Report every line of the records that includes the word "separately".

*PROVIDED DATA:*
↓

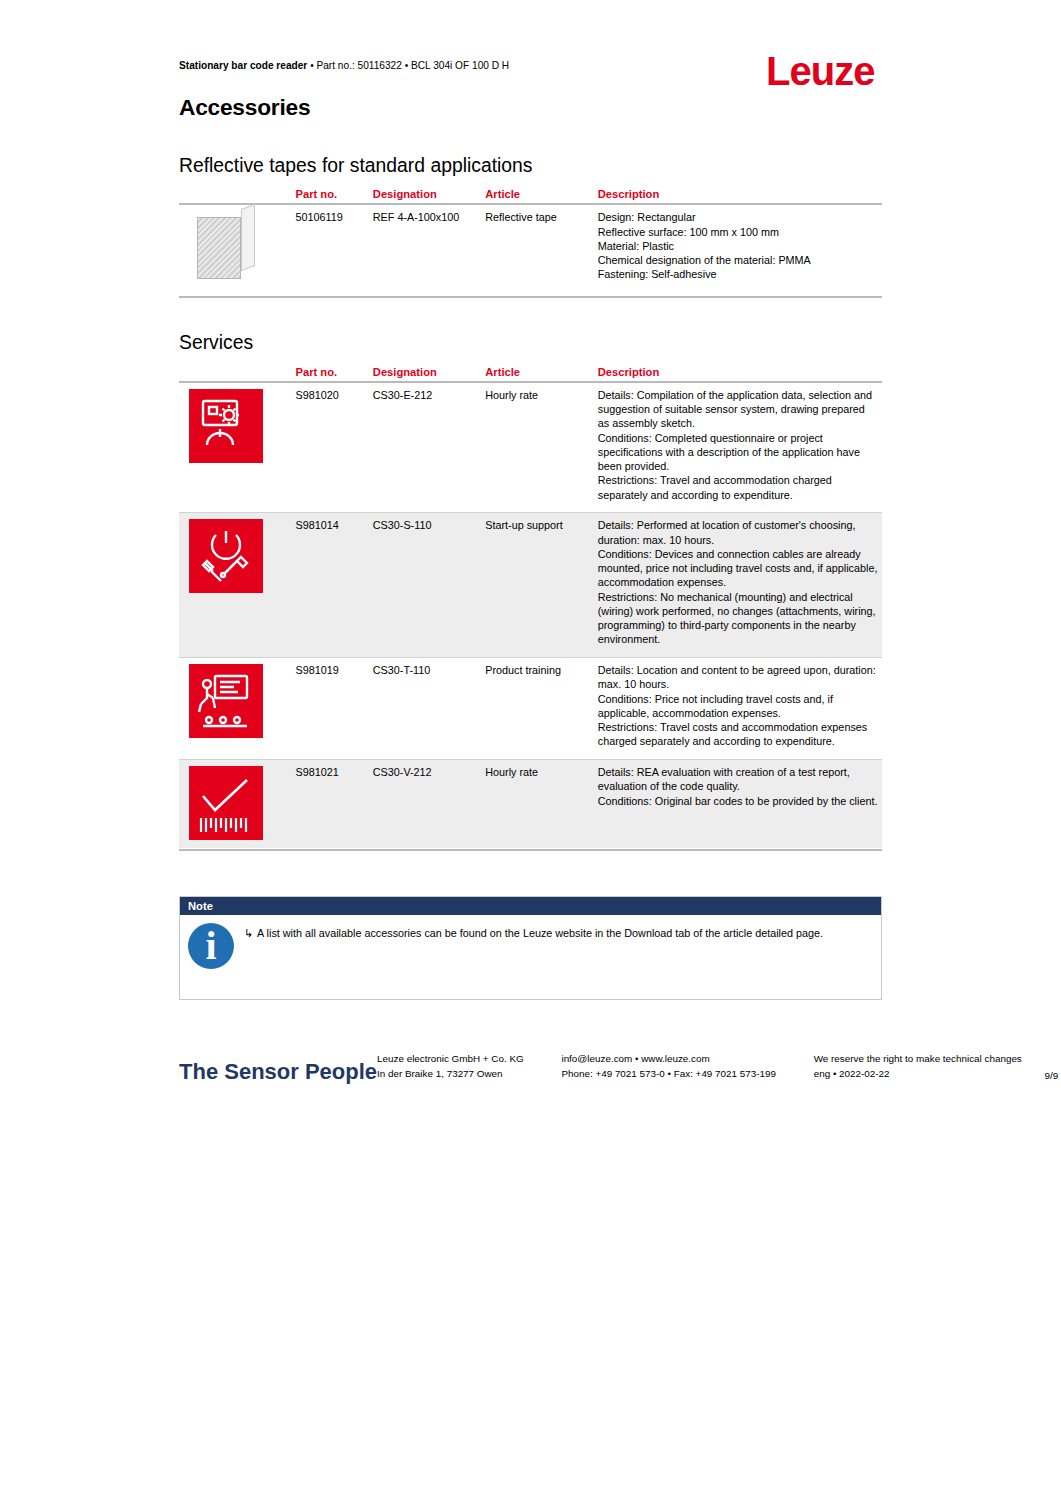Stationary bar code reader • Part no.: 50116322 • BCL 304i OF 100 D H
Accessories
Leuze
Reflective tapes for standard applications
| | Part no. | Designation | Article | Description |
| --- | --- | --- | --- | --- |
| | 50106119 | REF 4-A-100x100 | Reflective tape | Design: Rectangular Reflective surface: 100 mm x 100 mm Material: Plastic Chemical designation of the material: PMMA Fastening: Self-adhesive |
Services
| | Part no. | Designation | Article | Description |
| --- | --- | --- | --- | --- |
| | S981020 | CS30-E-212 | Hourly rate | Details: Compilation of the application data, selection and suggestion of suitable sensor system, drawing prepared as assembly sketch. Conditions: Completed questionnaire or project specifications with a description of the application have been provided. Restrictions: Travel and accommodation charged separately and according to expenditure. |
| | S981014 | CS30-S-110 | Start-up support | Details: Performed at location of customer's choosing, duration: max. 10 hours. Conditions: Devices and connection cables are already mounted, price not including travel costs and, if applicable, accommodation expenses. Restrictions: No mechanical (mounting) and electrical (wiring) work performed, no changes (attachments, wiring, programming) to third-party components in the nearby environment. |
| | S981019 | CS30-T-110 | Product training | Details: Location and content to be agreed upon, duration: max. 10 hours. Conditions: Price not including travel costs and, if applicable, accommodation expenses. Restrictions: Travel costs and accommodation expenses charged separately and according to expenditure. |
| | S981021 | CS30-V-212 | Hourly rate | Details: REA evaluation with creation of a test report, evaluation of the code quality. Conditions: Original bar codes to be provided by the client. |
Note
i
↳A list with all available accessories can be found on the Leuze website in the Download tab of the article detailed page.
The Sensor People
Leuze electronic GmbH + Co. KG
In der Braike 1, 73277 Owen
info@leuze.com • www.leuze.com
Phone: +49 7021 573-0 • Fax: +49 7021 573-199
We reserve the right to make technical changes
eng • 2022-02-22
9/9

↑

*TASK RESULT:*
| | S981020 | CS30-E-212 | Hourly rate | Details: Compilation of the application data, selection and suggestion of suitable sensor system, drawing prepared as assembly sketch. Conditions: Completed questionnaire or project specifications with a description of the application have been provided. Restrictions: Travel and accommodation charged separately and according to expenditure. |
| | S981019 | CS30-T-110 | Product training | Details: Location and content to be agreed upon, duration: max. 10 hours. Conditions: Price not including travel costs and, if applicable, accommodation expenses. Restrictions: Travel costs and accommodation expenses charged separately and according to expenditure. |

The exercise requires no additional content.